AIM OF THE TASK: Each record should be output exactly, with every character kept.

GIVEN DATA:
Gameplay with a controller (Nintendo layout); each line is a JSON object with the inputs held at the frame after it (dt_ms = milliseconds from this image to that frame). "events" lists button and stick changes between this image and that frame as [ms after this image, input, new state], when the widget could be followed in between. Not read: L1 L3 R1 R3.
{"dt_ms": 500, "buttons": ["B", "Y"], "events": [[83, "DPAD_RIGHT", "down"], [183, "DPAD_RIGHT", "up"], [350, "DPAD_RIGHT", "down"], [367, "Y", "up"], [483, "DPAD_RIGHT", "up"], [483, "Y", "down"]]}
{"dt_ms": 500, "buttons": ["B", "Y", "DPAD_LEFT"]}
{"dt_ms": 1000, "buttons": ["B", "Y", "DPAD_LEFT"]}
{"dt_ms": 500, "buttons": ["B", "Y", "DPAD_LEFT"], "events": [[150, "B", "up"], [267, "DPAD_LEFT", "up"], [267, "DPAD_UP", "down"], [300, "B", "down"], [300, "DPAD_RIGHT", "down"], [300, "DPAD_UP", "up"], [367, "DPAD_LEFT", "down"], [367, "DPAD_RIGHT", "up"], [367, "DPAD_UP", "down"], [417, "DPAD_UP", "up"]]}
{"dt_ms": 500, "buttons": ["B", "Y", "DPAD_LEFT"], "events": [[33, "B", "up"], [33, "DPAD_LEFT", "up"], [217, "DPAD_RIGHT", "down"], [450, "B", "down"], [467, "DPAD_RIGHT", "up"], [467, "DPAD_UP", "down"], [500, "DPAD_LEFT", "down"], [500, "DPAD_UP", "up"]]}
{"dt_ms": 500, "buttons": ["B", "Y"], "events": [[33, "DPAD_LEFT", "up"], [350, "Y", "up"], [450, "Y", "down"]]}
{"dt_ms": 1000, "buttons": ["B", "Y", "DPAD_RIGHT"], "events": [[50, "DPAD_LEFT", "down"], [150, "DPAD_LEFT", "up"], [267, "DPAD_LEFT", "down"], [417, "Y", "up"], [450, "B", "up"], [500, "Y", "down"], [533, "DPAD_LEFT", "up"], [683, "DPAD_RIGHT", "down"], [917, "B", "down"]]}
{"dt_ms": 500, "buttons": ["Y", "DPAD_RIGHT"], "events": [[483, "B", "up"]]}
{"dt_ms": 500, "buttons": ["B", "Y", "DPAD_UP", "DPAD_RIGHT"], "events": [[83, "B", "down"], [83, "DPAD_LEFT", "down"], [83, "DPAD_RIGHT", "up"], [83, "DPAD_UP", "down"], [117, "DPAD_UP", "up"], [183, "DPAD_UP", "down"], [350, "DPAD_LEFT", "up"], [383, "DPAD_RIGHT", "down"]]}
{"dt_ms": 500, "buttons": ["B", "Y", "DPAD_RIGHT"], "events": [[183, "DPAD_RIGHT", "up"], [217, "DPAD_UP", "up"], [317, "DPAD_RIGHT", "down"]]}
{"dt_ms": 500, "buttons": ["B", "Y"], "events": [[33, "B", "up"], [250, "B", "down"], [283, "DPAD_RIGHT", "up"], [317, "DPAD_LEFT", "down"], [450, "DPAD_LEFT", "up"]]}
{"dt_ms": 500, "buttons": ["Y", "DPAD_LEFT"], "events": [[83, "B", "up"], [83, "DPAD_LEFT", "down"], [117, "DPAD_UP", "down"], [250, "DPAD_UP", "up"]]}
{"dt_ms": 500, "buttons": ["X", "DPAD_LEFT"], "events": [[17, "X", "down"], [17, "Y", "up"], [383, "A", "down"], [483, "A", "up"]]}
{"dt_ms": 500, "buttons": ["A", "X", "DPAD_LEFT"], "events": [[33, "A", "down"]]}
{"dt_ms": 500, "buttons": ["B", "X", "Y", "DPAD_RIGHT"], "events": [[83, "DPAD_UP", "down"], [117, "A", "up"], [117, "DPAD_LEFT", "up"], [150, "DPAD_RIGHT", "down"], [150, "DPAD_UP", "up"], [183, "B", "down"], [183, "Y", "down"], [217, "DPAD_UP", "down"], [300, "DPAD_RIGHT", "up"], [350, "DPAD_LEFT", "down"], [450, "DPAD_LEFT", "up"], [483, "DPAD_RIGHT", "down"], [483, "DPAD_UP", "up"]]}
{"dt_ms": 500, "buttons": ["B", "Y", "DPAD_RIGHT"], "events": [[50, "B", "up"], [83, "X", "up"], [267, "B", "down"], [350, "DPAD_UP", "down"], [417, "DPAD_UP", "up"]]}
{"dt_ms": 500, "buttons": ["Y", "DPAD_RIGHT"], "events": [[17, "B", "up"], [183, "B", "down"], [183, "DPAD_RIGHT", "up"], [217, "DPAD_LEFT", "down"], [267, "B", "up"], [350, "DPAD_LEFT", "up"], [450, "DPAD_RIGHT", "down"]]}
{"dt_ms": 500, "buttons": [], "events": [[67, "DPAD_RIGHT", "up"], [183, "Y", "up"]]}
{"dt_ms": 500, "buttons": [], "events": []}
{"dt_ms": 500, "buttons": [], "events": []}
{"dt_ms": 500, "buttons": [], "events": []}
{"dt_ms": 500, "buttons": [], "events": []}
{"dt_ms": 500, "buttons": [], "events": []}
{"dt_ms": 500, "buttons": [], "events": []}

RESPONSE:
Gameplay with a controller (Nintendo layout); each line is a JSON object with the inputs held at the frame after it (dt_ms = milliseconds from this image to that frame). "events" lists button and stick changes between this image and that frame as [ms after this image, input, new state], when the widget could be followed in between. Not read: L1 L3 R1 R3.
{"dt_ms": 500, "buttons": ["B", "Y"], "events": [[83, "DPAD_RIGHT", "down"], [183, "DPAD_RIGHT", "up"], [350, "DPAD_RIGHT", "down"], [367, "Y", "up"], [483, "DPAD_RIGHT", "up"], [483, "Y", "down"]]}
{"dt_ms": 500, "buttons": ["B", "Y", "DPAD_LEFT"]}
{"dt_ms": 1000, "buttons": ["B", "Y", "DPAD_LEFT"]}
{"dt_ms": 500, "buttons": ["B", "Y", "DPAD_LEFT"], "events": [[150, "B", "up"], [267, "DPAD_LEFT", "up"], [267, "DPAD_UP", "down"], [300, "B", "down"], [300, "DPAD_RIGHT", "down"], [300, "DPAD_UP", "up"], [367, "DPAD_LEFT", "down"], [367, "DPAD_RIGHT", "up"], [367, "DPAD_UP", "down"], [417, "DPAD_UP", "up"]]}
{"dt_ms": 500, "buttons": ["B", "Y", "DPAD_LEFT"], "events": [[33, "B", "up"], [33, "DPAD_LEFT", "up"], [217, "DPAD_RIGHT", "down"], [450, "B", "down"], [467, "DPAD_RIGHT", "up"], [467, "DPAD_UP", "down"], [500, "DPAD_LEFT", "down"], [500, "DPAD_UP", "up"]]}
{"dt_ms": 500, "buttons": ["B", "Y"], "events": [[33, "DPAD_LEFT", "up"], [350, "Y", "up"], [450, "Y", "down"]]}
{"dt_ms": 1000, "buttons": ["B", "Y", "DPAD_RIGHT"], "events": [[50, "DPAD_LEFT", "down"], [150, "DPAD_LEFT", "up"], [267, "DPAD_LEFT", "down"], [417, "Y", "up"], [450, "B", "up"], [500, "Y", "down"], [533, "DPAD_LEFT", "up"], [683, "DPAD_RIGHT", "down"], [917, "B", "down"]]}
{"dt_ms": 500, "buttons": ["Y", "DPAD_RIGHT"], "events": [[483, "B", "up"]]}
{"dt_ms": 500, "buttons": ["B", "Y", "DPAD_UP", "DPAD_RIGHT"], "events": [[83, "B", "down"], [83, "DPAD_LEFT", "down"], [83, "DPAD_RIGHT", "up"], [83, "DPAD_UP", "down"], [117, "DPAD_UP", "up"], [183, "DPAD_UP", "down"], [350, "DPAD_LEFT", "up"], [383, "DPAD_RIGHT", "down"]]}
{"dt_ms": 500, "buttons": ["B", "Y", "DPAD_RIGHT"], "events": [[183, "DPAD_RIGHT", "up"], [217, "DPAD_UP", "up"], [317, "DPAD_RIGHT", "down"]]}
{"dt_ms": 500, "buttons": ["B", "Y"], "events": [[33, "B", "up"], [250, "B", "down"], [283, "DPAD_RIGHT", "up"], [317, "DPAD_LEFT", "down"], [450, "DPAD_LEFT", "up"]]}
{"dt_ms": 500, "buttons": ["Y", "DPAD_LEFT"], "events": [[83, "B", "up"], [83, "DPAD_LEFT", "down"], [117, "DPAD_UP", "down"], [250, "DPAD_UP", "up"]]}
{"dt_ms": 500, "buttons": ["X", "DPAD_LEFT"], "events": [[17, "X", "down"], [17, "Y", "up"], [383, "A", "down"], [483, "A", "up"]]}
{"dt_ms": 500, "buttons": ["A", "X", "DPAD_LEFT"], "events": [[33, "A", "down"]]}
{"dt_ms": 500, "buttons": ["B", "X", "Y", "DPAD_RIGHT"], "events": [[83, "DPAD_UP", "down"], [117, "A", "up"], [117, "DPAD_LEFT", "up"], [150, "DPAD_RIGHT", "down"], [150, "DPAD_UP", "up"], [183, "B", "down"], [183, "Y", "down"], [217, "DPAD_UP", "down"], [300, "DPAD_RIGHT", "up"], [350, "DPAD_LEFT", "down"], [450, "DPAD_LEFT", "up"], [483, "DPAD_RIGHT", "down"], [483, "DPAD_UP", "up"]]}
{"dt_ms": 500, "buttons": ["B", "Y", "DPAD_RIGHT"], "events": [[50, "B", "up"], [83, "X", "up"], [267, "B", "down"], [350, "DPAD_UP", "down"], [417, "DPAD_UP", "up"]]}
{"dt_ms": 500, "buttons": ["Y", "DPAD_RIGHT"], "events": [[17, "B", "up"], [183, "B", "down"], [183, "DPAD_RIGHT", "up"], [217, "DPAD_LEFT", "down"], [267, "B", "up"], [350, "DPAD_LEFT", "up"], [450, "DPAD_RIGHT", "down"]]}
{"dt_ms": 500, "buttons": [], "events": [[67, "DPAD_RIGHT", "up"], [183, "Y", "up"]]}
{"dt_ms": 500, "buttons": [], "events": []}
{"dt_ms": 500, "buttons": [], "events": []}
{"dt_ms": 500, "buttons": [], "events": []}
{"dt_ms": 500, "buttons": [], "events": []}
{"dt_ms": 500, "buttons": [], "events": []}
{"dt_ms": 500, "buttons": [], "events": []}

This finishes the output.